Randall Jarrell, The Death of the Ball Turret Gunner (1945)

Randall Jarrell

Randall Jarrell (1914–1965) was born in Nashville, Tennessee. He earned his BA and MA at Vanderbilt University and taught at Kenyon College. In 1939, he went to teach at the University of Texas. He enlisted in the Army Air Corps in 1942 and served in World War II. He trained as a flying cadet but did not qualify as a pilot; instead, he worked as a celestial navigation tower operator and trainer, spending most of the war in Tucson, Arizona. After the war, he taught at Sarah Lawrence College and the University of North Carolina at Greensboro. Jarrell’s fame and influence as a deft and acerbic literary critic is as great as his reputation as a poet.

The Death of the Ball Turret Gunner

“The Death of the Ball Turret Gunner” is from Jarrell’s first book, Little Friend, Little Friend (1945). It was inspired by his service in the war and is perhaps his most famous poem. Jarrell provided this explanatory note:

A ball turret was a Plexiglass sphere set into the belly of a B-17 or B-24, and inhabited by two .50 caliber machine guns and one man, a short small man.
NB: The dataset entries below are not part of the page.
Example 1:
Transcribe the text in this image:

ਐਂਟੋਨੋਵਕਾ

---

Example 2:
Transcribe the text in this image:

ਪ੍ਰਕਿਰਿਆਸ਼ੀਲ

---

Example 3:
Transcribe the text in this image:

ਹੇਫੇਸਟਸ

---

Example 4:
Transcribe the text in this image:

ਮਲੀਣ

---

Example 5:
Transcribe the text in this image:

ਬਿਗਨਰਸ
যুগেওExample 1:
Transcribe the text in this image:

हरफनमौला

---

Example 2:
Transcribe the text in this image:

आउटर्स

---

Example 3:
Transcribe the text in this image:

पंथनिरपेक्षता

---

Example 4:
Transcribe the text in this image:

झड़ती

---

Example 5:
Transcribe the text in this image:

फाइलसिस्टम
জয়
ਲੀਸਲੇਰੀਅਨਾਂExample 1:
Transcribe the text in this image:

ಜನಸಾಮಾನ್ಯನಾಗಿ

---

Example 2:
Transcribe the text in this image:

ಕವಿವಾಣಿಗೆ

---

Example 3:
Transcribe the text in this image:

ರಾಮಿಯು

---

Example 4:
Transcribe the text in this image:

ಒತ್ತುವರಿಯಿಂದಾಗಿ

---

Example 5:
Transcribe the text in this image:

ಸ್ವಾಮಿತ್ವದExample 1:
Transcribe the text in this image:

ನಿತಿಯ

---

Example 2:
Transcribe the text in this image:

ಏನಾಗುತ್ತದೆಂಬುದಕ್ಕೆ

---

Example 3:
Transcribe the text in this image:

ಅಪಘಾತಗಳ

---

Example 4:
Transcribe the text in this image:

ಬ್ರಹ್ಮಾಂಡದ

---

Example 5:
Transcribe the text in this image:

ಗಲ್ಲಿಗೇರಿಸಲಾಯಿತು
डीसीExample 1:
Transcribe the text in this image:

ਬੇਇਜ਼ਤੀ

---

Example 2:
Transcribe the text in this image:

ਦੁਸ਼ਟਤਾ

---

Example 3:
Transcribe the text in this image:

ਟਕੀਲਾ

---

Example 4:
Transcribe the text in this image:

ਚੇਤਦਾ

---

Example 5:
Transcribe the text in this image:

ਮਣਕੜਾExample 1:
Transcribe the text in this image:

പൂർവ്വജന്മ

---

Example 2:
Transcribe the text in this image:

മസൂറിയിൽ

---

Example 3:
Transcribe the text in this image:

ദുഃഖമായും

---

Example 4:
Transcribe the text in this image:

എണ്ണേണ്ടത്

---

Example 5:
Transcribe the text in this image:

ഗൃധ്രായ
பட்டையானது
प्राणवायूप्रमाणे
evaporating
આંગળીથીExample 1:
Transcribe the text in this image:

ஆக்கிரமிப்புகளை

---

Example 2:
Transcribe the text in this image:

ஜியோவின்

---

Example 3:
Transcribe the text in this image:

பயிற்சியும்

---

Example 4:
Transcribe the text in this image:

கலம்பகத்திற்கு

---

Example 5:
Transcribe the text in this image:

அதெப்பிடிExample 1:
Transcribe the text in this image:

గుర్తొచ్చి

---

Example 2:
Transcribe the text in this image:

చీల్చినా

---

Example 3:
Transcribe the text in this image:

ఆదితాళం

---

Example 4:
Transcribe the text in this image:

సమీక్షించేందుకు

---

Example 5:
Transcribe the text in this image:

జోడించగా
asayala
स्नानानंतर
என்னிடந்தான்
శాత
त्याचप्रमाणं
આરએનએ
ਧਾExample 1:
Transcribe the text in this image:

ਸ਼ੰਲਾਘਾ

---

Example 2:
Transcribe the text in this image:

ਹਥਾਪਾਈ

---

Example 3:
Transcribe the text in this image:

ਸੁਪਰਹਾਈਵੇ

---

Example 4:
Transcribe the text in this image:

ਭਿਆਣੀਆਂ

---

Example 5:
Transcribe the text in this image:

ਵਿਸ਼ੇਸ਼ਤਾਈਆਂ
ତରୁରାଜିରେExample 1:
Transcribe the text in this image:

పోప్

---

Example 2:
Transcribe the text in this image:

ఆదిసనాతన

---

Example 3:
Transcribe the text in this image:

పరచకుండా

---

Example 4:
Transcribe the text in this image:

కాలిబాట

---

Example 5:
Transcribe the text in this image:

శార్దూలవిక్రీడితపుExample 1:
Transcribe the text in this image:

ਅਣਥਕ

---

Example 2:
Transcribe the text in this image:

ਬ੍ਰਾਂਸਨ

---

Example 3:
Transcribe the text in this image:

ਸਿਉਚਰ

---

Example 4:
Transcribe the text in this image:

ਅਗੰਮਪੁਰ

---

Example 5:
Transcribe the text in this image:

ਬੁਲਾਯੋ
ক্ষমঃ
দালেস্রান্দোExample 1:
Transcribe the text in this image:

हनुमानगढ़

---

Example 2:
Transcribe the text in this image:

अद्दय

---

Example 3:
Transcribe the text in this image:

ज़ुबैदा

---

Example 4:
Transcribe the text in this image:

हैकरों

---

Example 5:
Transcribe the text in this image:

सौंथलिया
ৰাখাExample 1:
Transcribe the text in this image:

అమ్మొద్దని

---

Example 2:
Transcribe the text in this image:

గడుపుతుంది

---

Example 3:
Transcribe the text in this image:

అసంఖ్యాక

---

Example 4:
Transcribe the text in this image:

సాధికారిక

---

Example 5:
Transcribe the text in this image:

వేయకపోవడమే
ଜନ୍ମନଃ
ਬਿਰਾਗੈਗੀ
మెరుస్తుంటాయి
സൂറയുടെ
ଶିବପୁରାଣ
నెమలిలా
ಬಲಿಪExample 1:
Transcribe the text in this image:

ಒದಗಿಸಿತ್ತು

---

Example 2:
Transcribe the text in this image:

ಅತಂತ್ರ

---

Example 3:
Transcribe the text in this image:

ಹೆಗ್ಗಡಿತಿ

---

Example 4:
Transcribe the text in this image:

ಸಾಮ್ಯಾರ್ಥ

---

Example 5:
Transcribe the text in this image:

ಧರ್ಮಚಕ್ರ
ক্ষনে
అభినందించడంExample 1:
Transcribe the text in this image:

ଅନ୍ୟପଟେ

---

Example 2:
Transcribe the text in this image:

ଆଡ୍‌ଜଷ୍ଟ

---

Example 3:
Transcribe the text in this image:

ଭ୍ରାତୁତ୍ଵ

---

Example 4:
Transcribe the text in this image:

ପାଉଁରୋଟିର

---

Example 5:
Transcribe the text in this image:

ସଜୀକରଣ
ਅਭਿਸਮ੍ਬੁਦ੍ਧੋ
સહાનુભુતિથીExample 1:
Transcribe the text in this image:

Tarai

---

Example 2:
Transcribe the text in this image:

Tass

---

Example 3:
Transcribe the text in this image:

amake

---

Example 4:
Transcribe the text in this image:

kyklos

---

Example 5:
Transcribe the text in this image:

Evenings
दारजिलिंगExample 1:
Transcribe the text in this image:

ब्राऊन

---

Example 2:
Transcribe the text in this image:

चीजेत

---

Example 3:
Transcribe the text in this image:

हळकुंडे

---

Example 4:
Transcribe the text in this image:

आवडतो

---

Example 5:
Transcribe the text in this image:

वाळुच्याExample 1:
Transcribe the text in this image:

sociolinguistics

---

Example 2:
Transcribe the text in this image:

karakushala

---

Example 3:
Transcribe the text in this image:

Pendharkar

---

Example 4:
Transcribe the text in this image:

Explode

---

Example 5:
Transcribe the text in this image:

When this gunner tracked with his machine guns a fighter attacking his bomber from below, he revolved with the turret; hunched upside down in his little sphere. The fighters which attacked him were armed with cannon firing explosive shells. The hose was a steam hose.

From my mother’s sleep I fell into the State

And I hunched in its belly till my wet fur froze.

Six miles from earth, loosed from its dream of life,

I woke to black flak and the nightmare fighters.

When I died they washed me out of the turret with a hose.